▶ Exercise prompt
Type out the records again, exactly as they are.

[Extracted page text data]
►

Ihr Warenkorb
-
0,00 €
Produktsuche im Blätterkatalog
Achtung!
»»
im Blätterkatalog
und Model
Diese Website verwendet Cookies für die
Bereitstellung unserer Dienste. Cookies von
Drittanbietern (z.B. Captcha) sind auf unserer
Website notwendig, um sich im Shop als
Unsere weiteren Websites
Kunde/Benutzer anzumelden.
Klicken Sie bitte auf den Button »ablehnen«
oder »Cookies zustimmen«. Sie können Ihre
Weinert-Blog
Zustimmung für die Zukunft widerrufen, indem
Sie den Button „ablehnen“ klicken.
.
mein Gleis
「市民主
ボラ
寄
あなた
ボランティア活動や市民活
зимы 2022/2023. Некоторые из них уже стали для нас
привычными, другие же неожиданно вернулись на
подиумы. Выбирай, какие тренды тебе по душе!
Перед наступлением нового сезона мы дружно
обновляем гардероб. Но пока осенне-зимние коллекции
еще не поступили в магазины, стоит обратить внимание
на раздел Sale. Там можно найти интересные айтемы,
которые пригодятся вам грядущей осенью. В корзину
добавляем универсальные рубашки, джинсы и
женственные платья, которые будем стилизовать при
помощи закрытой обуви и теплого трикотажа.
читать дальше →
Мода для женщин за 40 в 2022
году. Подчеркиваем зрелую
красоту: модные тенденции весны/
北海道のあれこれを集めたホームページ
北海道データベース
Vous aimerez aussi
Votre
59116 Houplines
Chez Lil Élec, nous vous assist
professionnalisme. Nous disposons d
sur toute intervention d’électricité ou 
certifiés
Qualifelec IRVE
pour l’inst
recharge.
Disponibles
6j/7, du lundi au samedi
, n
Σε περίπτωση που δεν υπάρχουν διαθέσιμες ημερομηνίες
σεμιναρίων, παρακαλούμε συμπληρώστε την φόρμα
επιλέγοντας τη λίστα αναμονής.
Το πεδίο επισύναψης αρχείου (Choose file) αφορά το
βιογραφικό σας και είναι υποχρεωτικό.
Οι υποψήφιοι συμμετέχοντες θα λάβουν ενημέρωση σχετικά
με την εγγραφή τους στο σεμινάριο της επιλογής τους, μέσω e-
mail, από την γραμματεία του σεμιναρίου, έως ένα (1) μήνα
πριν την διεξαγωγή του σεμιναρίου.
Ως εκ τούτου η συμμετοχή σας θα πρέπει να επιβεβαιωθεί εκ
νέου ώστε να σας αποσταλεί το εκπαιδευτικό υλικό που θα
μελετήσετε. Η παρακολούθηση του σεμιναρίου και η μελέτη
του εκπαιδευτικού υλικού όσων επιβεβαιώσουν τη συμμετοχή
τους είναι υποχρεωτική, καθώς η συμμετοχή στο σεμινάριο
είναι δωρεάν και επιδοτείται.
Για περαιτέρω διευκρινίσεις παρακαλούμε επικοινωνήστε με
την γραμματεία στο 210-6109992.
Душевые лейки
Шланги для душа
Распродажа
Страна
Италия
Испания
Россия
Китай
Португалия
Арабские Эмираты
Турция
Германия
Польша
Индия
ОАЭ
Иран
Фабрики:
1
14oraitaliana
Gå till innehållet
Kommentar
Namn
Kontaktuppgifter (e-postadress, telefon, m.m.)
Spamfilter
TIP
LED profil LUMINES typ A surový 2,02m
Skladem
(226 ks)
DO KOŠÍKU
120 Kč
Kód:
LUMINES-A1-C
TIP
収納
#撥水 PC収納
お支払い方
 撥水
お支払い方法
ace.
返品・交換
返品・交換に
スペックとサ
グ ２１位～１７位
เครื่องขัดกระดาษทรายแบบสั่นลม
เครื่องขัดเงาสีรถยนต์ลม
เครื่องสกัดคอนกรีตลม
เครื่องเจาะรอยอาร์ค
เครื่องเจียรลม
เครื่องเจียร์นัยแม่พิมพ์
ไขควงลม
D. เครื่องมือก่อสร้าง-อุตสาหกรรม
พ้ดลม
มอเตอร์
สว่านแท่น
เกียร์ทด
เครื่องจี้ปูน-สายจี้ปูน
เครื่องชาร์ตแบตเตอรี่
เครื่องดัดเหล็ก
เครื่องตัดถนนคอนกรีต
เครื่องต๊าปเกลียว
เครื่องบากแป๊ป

◄

▶ Result of this exercise
Ihr Warenkorb
-
0,00 €
Produktsuche im Blätterkatalog
Achtung!
»»
im Blätterkatalog
und Model
Diese Website verwendet Cookies für die
Bereitstellung unserer Dienste. Cookies von
Drittanbietern (z.B. Captcha) sind auf unserer
Website notwendig, um sich im Shop als
Unsere weiteren Websites
Kunde/Benutzer anzumelden.
Klicken Sie bitte auf den Button »ablehnen«
oder »Cookies zustimmen«. Sie können Ihre
Weinert-Blog
Zustimmung für die Zukunft widerrufen, indem
Sie den Button „ablehnen“ klicken.
.
mein Gleis
「市民主
ボラ
寄
あなた
ボランティア活動や市民活
зимы 2022/2023. Некоторые из них уже стали для нас
привычными, другие же неожиданно вернулись на
подиумы. Выбирай, какие тренды тебе по душе!
Перед наступлением нового сезона мы дружно
обновляем гардероб. Но пока осенне-зимние коллекции
еще не поступили в магазины, стоит обратить внимание
на раздел Sale. Там можно найти интересные айтемы,
которые пригодятся вам грядущей осенью. В корзину
добавляем универсальные рубашки, джинсы и
женственные платья, которые будем стилизовать при
помощи закрытой обуви и теплого трикотажа.
читать дальше →
Мода для женщин за 40 в 2022
году. Подчеркиваем зрелую
красоту: модные тенденции весны/
北海道のあれこれを集めたホームページ
北海道データベース
Vous aimerez aussi
Votre
59116 Houplines
Chez Lil Élec, nous vous assist
professionnalisme. Nous disposons d
sur toute intervention d’électricité ou 
certifiés
Qualifelec IRVE
pour l’inst
recharge.
Disponibles
6j/7, du lundi au samedi
, n
Σε περίπτωση που δεν υπάρχουν διαθέσιμες ημερομηνίες
σεμιναρίων, παρακαλούμε συμπληρώστε την φόρμα
επιλέγοντας τη λίστα αναμονής.
Το πεδίο επισύναψης αρχείου (Choose file) αφορά το
βιογραφικό σας και είναι υποχρεωτικό.
Οι υποψήφιοι συμμετέχοντες θα λάβουν ενημέρωση σχετικά
με την εγγραφή τους στο σεμινάριο της επιλογής τους, μέσω e-
mail, από την γραμματεία του σεμιναρίου, έως ένα (1) μήνα
πριν την διεξαγωγή του σεμιναρίου.
Ως εκ τούτου η συμμετοχή σας θα πρέπει να επιβεβαιωθεί εκ
νέου ώστε να σας αποσταλεί το εκπαιδευτικό υλικό που θα
μελετήσετε. Η παρακολούθηση του σεμιναρίου και η μελέτη
του εκπαιδευτικού υλικού όσων επιβεβαιώσουν τη συμμετοχή
τους είναι υποχρεωτική, καθώς η συμμετοχή στο σεμινάριο
είναι δωρεάν και επιδοτείται.
Για περαιτέρω διευκρινίσεις παρακαλούμε επικοινωνήστε με
την γραμματεία στο 210-6109992.
Душевые лейки
Шланги для душа
Распродажа
Страна
Италия
Испания
Россия
Китай
Португалия
Арабские Эмираты
Турция
Германия
Польша
Индия
ОАЭ
Иран
Фабрики:
1
14oraitaliana
Gå till innehållet
Kommentar
Namn
Kontaktuppgifter (e-postadress, telefon, m.m.)
Spamfilter
TIP
LED profil LUMINES typ A surový 2,02m
Skladem
(226 ks)
DO KOŠÍKU
120 Kč
Kód:
LUMINES-A1-C
TIP
収納
#撥水 PC収納
お支払い方
 撥水
お支払い方法
ace.
返品・交換
返品・交換に
スペックとサ
グ ２１位～１７位
เครื่องขัดกระดาษทรายแบบสั่นลม
เครื่องขัดเงาสีรถยนต์ลม
เครื่องสกัดคอนกรีตลม
เครื่องเจาะรอยอาร์ค
เครื่องเจียรลม
เครื่องเจียร์นัยแม่พิมพ์
ไขควงลม
D. เครื่องมือก่อสร้าง-อุตสาหกรรม
พ้ดลม
มอเตอร์
สว่านแท่น
เกียร์ทด
เครื่องจี้ปูน-สายจี้ปูน
เครื่องชาร์ตแบตเตอรี่
เครื่องดัดเหล็ก
เครื่องตัดถนนคอนกรีต
เครื่องต๊าปเกลียว
เครื่องบากแป๊ป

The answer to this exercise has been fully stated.